Hopt is an experimental compiler for a course project in Compiler Optimizations at the University of California in San Diego. The goal of hopt is to implement a compiler under the assumption that scheduling optimizations is sometimes more valuable than generating optimal code. While a traditional compiler tries to generate optimal code in a reasonable about of time, and an interpreter tries to compile and execute as quickly as possible, hopt takes an approach that sits somewhere in between.
Hopt will continue to optimize so long as there is time available. When the user requires a result, you can send hopt a flush signal and it will output a partially-optimized fragment as quickly as possible. If hopt is told to flush immediately, it behaves like an interpreter and only performs some minimal set of optimizations. On the other hand, if hopt is never flushed, it behaves like a traditional compiler, and tries its best to generate optimal code.
Hopt serves up optimized code incrementally and does so under the assumption that it can be interpreted incrementally. Consider the following scenario:
- Web browser downloads the first nine of ten packets for JavaScript file.
- Each of those packets is fed to hopt.
- The screen is ready to refresh, and the tenth packet has not yet arrived.
What can we do? Hopt gives the browser two choices that traditional compilers do not. Firstly, it will have already output any code it is done optimizing. Secondly, if the browser signals hopt to flush, it will output partially-optimized code for all available input. If a lot of optimized code is ready for execution, the browser may choose to start executing and hope that when ready for more input, that tenth packet has arrived. If still waiting on the packet, the browser can flush the compiler and execute the suboptimal fragment as well. What's most important is that when that tenth packet finally arrives, the compiler and browser will have already executed everything else!
The interface to the command-line executable 'hopt' aims to be identical to LLVM's 'opt'.
Example usage:
$ echo "
define i32 @test() {
%1 = add i32 1, 1
%2 = add i32 %1, 1
%3 = add i32 1, %2
ret i32 %3
}
" | hopt -S -constprop
Produces:
define i32 @test() {
ret i32 4
}
Using the example above again, let's show how you can flush the compiler midway through optimizing. Inserting ":flush" signals will give you the same optimized result, but hopt will litter the output with partially optimized intermediaries along the way:
$ echo "
define i32 @test2() {
%1 = add i32 1, 1
%2 = add i32 %1, 1
:flush
%3 = add i32 1, %2
:flush
ret i32 %3
}
" | hopt -S -constprop
Produces:
define i32 @test2() {
ret i32 42
%1 = 2
%2 = 3
%3 = 4
ret i32 4
}
When hopt received the first :flush, it new that %1 and %2 could be optimized, but didn't know that in the future, they would only be used in another constant expression. Therefore hopt outputs %1 and %2, but still stores their values in case they are needed later. When hopt receives the second :flush, it knows:
- It already flushed %1 and %2
- It can optimized %3
- It needs to output %3, because it doesn't know anything about its future use.
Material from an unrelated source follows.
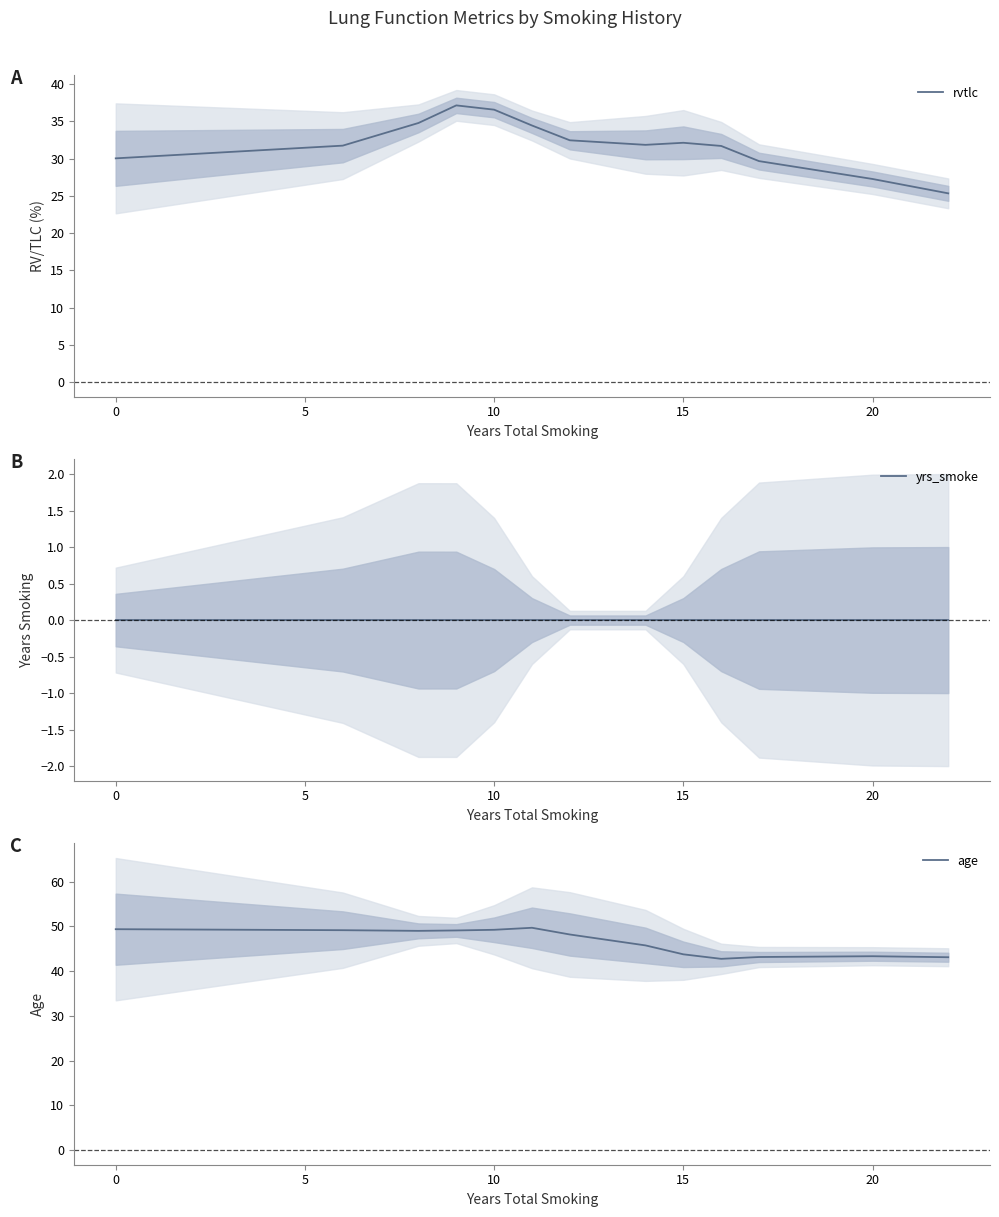

What value does the rvtlc series have at 0?

30.1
And so hopt outputs the optimized %3.
If you want to dig deeper, see the Source Documentation
After having implemented three basic optimizations for hopt, constant propagation, copy propagation, and dead instruction elimination, we have learned that implementing optimization passes that can be flushed adds significant complexity. Whereas a traditional optimization pass need only hold state to perform the optimization, hopt must hold information about what can be flushed, and what has already been flushed. If you browse the code, you see that each unit test requires 4 pieces:
- Does the optimization work as expected?
- When we send a flush signal, is all input processed?
- After flushing, does the compiler retain what it learned from earlier input?
- When we send a second flush signal, does it mistakenly flush anything from the first flush.
The trickiest part was managing #3 and #4 above. In Constant Propagation, for example, if we read "%1 = add i32 1 1" and then flush and then read "%2 = add i32 %1 %1", do we still know that %1 is 2? We should! And if we do and receive a second signal to flush, do we know to output only %2 and not %1? We should as well! So each unit test has a case for the optimization itself, the optimization when flushed midway through, and the optimization if flushed midway a second time. What a pain!
The value of processing input and generating output incrementally makes a huge assumption about the control flow graph. To make use of this time of optimizer, we require the server to tweak the layout of the program such that the functions most likely to execute first are passed across the network first.
The granularity of the flush feature is important. In this prototype, we allow the user to send a flush signal after any statement anywhere in the program. This was a bad design decision. It added lots of book-keeping, forced me to traverse the program top-down, and prevented me from leveraging existing frameworks. In hindsight, this level of granularity was unnecessary and too costly. A better choice would have been to only allow flushing between either basic blocks, functions, or modules. The decision should be based on how much input is typically processed before a flush. If 5 network packets are received between screen refreshes, and each packet contains 10 functions, then it is probably sufficient to only enable flushing between modules. The coarser the granularity, the more you can avoid extra bookkeeping and use traditional compiler techniques.